In each of the records, replace "Новости" with "События" and leave all other text as it is.

Collected data
=====

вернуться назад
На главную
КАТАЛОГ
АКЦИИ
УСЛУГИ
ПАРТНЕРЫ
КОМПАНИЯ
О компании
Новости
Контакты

=====

EXERCISE OUTPUT:
вернуться назад
На главную
КАТАЛОГ
АКЦИИ
УСЛУГИ
ПАРТНЕРЫ
КОМПАНИЯ
О компании
События
Контакты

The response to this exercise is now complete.